TASK: For each record below, retype the text exactly and omit any image.

═══ INPUT FOR THIS TASK

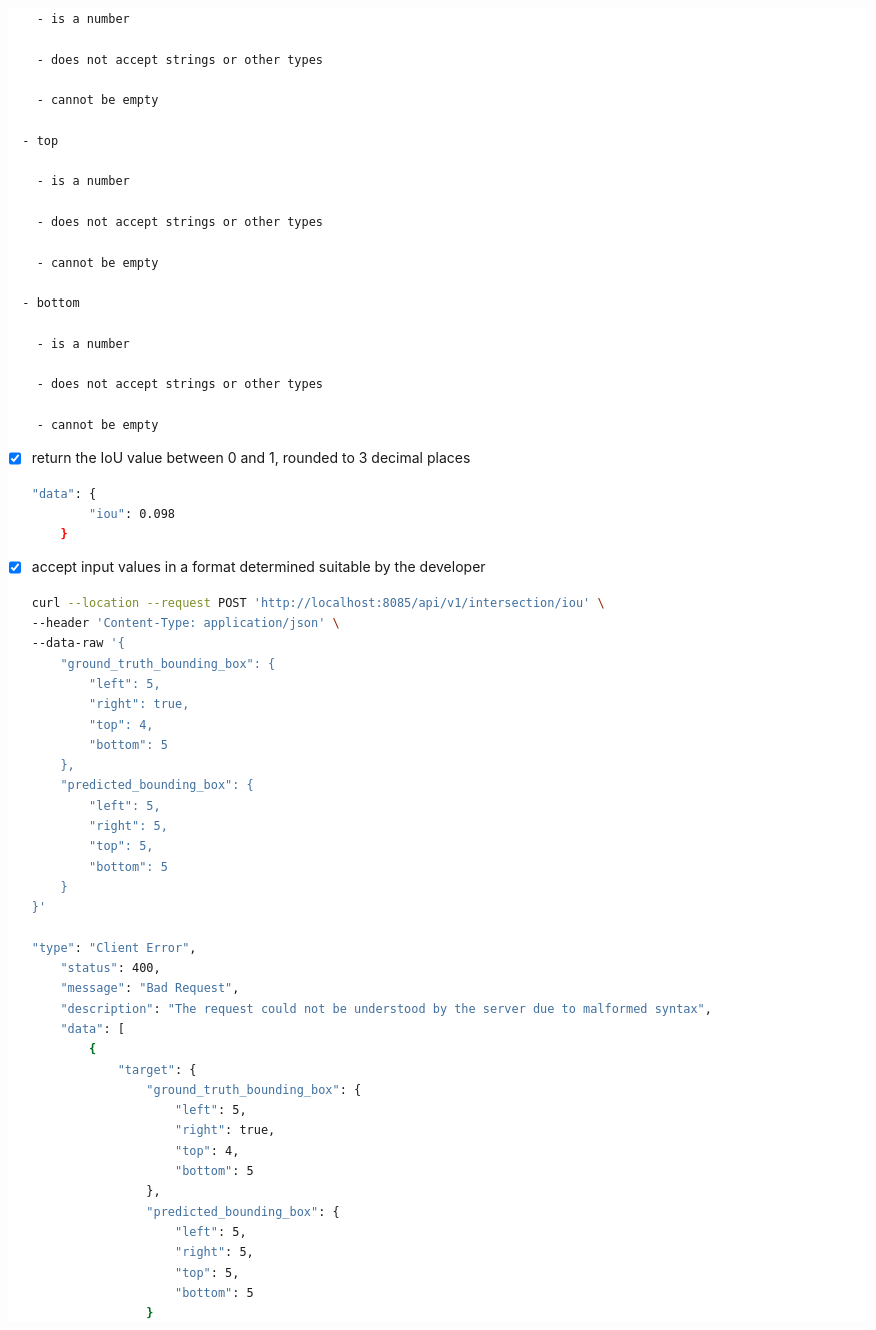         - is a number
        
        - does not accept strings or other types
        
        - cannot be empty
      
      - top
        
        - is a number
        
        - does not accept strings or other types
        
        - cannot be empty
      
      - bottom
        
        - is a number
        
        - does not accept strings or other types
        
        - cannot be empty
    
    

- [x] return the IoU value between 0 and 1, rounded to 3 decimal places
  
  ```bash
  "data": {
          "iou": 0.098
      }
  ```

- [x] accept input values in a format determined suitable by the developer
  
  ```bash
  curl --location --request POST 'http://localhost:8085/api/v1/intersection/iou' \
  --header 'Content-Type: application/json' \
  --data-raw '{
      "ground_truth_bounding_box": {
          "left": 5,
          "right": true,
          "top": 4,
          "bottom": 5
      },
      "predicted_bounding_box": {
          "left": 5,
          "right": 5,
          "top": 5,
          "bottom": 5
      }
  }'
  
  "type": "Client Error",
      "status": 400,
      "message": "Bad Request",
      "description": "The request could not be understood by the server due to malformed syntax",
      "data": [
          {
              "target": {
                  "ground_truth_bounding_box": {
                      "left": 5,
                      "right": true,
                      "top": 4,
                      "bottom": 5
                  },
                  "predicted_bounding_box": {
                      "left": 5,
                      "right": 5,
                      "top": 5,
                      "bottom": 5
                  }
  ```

══════

REPLY TO THE TASK:
         - is a number
        
        - does not accept strings or other types
        
        - cannot be empty
      
      - top
        
        - is a number
        
        - does not accept strings or other types
        
        - cannot be empty
      
      - bottom
        
        - is a number
        
        - does not accept strings or other types
        
        - cannot be empty
    
    

- [x] return the IoU value between 0 and 1, rounded to 3 decimal places
  
  ```bash
  "data": {
          "iou": 0.098
      }
  ```

- [x] accept input values in a format determined suitable by the developer
  
  ```bash
  curl --location --request POST 'http://localhost:8085/api/v1/intersection/iou' \
  --header 'Content-Type: application/json' \
  --data-raw '{
      "ground_truth_bounding_box": {
          "left": 5,
          "right": true,
          "top": 4,
          "bottom": 5
      },
      "predicted_bounding_box": {
          "left": 5,
          "right": 5,
          "top": 5,
          "bottom": 5
      }
  }'
  
  "type": "Client Error",
      "status": 400,
      "message": "Bad Request",
      "description": "The request could not be understood by the server due to malformed syntax",
      "data": [
          {
              "target": {
                  "ground_truth_bounding_box": {
                      "left": 5,
                      "right": true,
                      "top": 4,
                      "bottom": 5
                  },
                  "predicted_bounding_box": {
                      "left": 5,
                      "right": 5,
                      "top": 5,
                      "bottom": 5
                  }
  ```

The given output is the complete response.